WHAT TO DO:
Look below for the line containing "middle tip: (1236, 763)" and the line containing "thumb tip: (1012, 623)"; repeat exactly those two lines and all lines between them, and nothing else.

[Excerpts from a dataset]
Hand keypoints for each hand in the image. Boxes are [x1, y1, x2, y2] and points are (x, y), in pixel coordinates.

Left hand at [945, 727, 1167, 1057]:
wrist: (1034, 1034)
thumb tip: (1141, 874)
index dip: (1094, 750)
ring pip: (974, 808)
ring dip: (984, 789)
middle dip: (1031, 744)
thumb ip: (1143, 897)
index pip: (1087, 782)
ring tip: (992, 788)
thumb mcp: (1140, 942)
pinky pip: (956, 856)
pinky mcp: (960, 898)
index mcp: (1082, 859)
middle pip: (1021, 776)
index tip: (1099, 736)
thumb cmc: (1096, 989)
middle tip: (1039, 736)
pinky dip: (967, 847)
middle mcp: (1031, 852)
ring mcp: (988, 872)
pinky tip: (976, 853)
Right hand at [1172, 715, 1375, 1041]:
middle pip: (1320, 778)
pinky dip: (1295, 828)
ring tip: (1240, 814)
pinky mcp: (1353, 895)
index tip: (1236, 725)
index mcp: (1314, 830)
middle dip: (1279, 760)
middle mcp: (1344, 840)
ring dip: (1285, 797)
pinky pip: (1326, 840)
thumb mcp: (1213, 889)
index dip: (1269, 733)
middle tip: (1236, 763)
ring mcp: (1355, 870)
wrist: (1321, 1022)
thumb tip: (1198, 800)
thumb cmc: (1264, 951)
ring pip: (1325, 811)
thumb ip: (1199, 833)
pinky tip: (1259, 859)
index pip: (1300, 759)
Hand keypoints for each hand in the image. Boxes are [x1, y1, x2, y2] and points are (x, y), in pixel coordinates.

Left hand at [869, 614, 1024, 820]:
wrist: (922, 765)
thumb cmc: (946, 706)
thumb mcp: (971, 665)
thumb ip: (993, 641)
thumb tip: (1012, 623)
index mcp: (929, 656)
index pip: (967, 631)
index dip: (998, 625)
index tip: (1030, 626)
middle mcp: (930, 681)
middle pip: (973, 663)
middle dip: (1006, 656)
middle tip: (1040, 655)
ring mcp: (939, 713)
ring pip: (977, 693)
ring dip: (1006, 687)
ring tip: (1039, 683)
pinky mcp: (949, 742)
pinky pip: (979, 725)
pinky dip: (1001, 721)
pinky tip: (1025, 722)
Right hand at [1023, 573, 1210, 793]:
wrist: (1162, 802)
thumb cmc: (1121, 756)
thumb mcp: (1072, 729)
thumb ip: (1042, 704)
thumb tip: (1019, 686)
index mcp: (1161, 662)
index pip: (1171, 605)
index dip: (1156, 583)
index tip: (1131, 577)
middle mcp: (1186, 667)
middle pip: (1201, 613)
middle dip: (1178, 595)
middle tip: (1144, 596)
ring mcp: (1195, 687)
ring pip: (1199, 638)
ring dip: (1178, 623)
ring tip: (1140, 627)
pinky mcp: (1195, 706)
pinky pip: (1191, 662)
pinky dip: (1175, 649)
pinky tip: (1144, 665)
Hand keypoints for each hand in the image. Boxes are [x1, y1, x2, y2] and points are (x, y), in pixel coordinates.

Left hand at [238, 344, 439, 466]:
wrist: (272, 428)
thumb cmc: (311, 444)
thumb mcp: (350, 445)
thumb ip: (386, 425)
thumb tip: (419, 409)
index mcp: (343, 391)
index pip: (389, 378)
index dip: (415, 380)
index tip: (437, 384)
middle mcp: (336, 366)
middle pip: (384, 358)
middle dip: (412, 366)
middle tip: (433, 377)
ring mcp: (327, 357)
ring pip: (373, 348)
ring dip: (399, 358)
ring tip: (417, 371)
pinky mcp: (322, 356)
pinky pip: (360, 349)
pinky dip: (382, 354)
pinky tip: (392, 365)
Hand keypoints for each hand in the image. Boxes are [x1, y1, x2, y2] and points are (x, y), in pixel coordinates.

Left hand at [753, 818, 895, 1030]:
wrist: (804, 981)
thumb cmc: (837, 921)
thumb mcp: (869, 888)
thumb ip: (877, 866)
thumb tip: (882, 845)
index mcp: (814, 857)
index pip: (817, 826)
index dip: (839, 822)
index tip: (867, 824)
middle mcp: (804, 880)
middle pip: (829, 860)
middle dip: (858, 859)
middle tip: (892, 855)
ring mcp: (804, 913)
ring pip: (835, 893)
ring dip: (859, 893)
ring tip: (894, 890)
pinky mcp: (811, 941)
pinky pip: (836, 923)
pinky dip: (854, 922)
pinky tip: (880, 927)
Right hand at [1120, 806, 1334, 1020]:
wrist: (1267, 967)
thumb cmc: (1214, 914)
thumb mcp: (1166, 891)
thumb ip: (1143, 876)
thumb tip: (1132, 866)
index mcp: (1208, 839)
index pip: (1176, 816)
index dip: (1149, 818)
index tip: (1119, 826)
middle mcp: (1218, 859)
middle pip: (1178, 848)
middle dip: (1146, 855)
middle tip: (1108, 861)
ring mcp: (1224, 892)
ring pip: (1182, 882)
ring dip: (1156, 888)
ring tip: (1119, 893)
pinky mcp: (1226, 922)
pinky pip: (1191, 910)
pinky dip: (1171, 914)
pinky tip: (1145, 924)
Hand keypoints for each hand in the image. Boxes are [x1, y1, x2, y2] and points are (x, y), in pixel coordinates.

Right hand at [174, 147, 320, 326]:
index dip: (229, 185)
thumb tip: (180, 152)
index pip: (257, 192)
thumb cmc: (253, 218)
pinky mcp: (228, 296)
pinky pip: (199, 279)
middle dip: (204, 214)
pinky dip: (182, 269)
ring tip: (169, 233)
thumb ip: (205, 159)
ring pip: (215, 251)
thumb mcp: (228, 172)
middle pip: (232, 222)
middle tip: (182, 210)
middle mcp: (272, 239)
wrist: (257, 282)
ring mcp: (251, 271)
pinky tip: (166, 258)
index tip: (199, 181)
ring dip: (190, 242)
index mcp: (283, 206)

EXERCISE RESPONSE:
middle tip: (1236, 763)
ring mcp: (1355, 870)
wrist: (1321, 1022)
thumb tip: (1198, 800)
thumb cmc: (1264, 951)
ring pip: (1325, 811)
thumb ip: (1199, 833)
pinky tip: (1259, 859)
index pip: (1300, 759)
Hand keypoints for each hand in the image. Boxes are [x1, y1, x2, y2] and points are (x, y), in pixel coordinates.

Left hand at [869, 614, 1024, 820]:
wrist: (922, 765)
thumb cmc: (946, 706)
thumb mcp: (971, 665)
thumb ip: (993, 641)
thumb tip: (1012, 623)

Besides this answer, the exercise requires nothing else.